• [DATASET RECORDS]
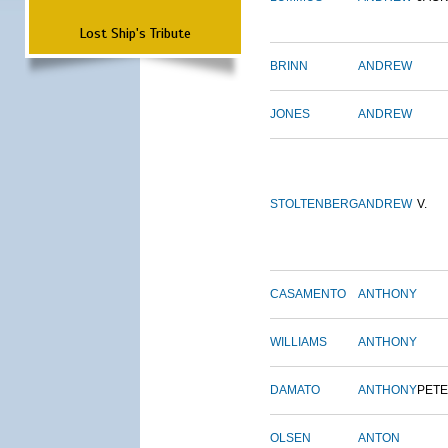
Lost Ship's Tribute
BRINN
ANDREW
JONES
ANDREW
STOLTENBERG
ANDREW
V.
CASAMENTO
ANTHONY
WILLIAMS
ANTHONY
DAMATO
ANTHONY
PET
OLSEN
ANTON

• [TASK DIRECTIONS] Write out the text of the material again with "Memorial" in place of "Tribute" and everything else unchanged. Leave the pictures out.

• [WRITTEN RESPONSE]
Lost Ship's Memorial
BRINN
ANDREW
JONES
ANDREW
STOLTENBERG
ANDREW
V.
CASAMENTO
ANTHONY
WILLIAMS
ANTHONY
DAMATO
ANTHONY
PET
OLSEN
ANTON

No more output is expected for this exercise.